## Passage

When should we use file share in azure as compared to Azure Blobs? - azure

Could someone please tell some examples where we can use Azure file share in azure instead of Azure Blobs. In the internet whenever I search I get it can be mounted or it follows SMB protocol. But still I am not understanding a single case where we can use Azure File share.
For this I tried to look into When to use Azure blob storage versus Azure file share?
-This is a similar question but doesn't answer my question.

Azure provides a variety of storage tools and services, including Azure Storage. To determine which Azure technology is best suited for your scenario, see Review your storage options in the Azure Cloud Adoption Framework.
For detailed information and examples refer to this article: https://learn.microsoft.com/en-us/azure/storage/common/storage-introduction
It depends mostly on your use-case and how you plan to access the data. If you simply want to mount and access your files Azure Files will be your best fit. If you are looking for the lowest cost and want to access your data programmatically through your application Azure Blob would be a better fit. Both are accessible through the portal or Azure Storage Explorer.

[Collected data]
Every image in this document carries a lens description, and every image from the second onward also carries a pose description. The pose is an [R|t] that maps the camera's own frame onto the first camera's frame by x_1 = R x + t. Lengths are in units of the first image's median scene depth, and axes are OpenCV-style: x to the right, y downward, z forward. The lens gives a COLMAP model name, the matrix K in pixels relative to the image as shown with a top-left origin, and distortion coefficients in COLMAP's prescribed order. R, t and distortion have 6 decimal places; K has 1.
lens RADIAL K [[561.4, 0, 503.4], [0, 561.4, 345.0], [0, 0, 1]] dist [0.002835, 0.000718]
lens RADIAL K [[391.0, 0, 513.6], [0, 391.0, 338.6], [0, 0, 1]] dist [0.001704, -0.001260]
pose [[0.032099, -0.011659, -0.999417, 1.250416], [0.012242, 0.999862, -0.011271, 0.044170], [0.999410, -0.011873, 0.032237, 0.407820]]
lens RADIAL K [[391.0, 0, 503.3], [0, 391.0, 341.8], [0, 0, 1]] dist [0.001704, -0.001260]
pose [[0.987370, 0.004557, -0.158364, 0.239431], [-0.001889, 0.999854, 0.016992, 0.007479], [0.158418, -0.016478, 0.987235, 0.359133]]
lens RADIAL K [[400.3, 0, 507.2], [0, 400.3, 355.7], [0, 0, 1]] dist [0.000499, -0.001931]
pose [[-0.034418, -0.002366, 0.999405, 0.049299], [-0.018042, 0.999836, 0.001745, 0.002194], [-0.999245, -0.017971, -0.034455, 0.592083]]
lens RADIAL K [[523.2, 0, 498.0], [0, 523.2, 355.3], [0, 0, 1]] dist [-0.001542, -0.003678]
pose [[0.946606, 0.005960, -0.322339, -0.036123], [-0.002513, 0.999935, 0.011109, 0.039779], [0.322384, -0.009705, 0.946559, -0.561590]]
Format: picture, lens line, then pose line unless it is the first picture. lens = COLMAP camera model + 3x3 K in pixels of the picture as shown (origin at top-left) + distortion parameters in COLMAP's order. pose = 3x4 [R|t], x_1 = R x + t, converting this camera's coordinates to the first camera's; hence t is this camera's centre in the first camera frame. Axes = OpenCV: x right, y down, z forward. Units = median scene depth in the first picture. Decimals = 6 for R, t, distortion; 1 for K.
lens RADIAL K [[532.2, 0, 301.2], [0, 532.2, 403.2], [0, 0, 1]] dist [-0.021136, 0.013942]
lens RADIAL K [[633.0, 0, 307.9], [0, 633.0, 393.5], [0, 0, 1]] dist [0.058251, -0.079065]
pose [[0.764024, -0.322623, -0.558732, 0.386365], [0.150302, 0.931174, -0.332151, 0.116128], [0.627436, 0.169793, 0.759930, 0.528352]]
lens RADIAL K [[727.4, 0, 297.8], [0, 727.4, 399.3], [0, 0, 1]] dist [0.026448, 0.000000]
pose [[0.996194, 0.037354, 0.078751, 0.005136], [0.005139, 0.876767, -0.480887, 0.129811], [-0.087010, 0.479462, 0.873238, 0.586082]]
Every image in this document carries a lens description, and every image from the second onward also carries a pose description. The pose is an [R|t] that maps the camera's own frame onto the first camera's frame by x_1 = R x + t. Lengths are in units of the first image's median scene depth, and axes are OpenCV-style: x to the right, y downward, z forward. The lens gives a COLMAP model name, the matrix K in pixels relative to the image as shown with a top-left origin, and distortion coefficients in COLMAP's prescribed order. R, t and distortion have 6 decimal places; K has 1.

## Tasks to carry out
a – According to the Azure storage passage, which service is the better fit if you want the lowest cost and want to access your data programmatically through your application?
b – Duplicate everything in the Azure storage passage from "-This is a similar" down to "Azure Storage Explorer.".

## Answers
a – Azure Blob

b –
-This is a similar question but doesn't answer my question.

Azure provides a variety of storage tools and services, including Azure Storage. To determine which Azure technology is best suited for your scenario, see Review your storage options in the Azure Cloud Adoption Framework.
For detailed information and examples refer to this article: https://learn.microsoft.com/en-us/azure/storage/common/storage-introduction
It depends mostly on your use-case and how you plan to access the data. If you simply want to mount and access your files Azure Files will be your best fit. If you are looking for the lowest cost and want to access your data programmatically through your application Azure Blob would be a better fit. Both are accessible through the portal or Azure Storage Explorer.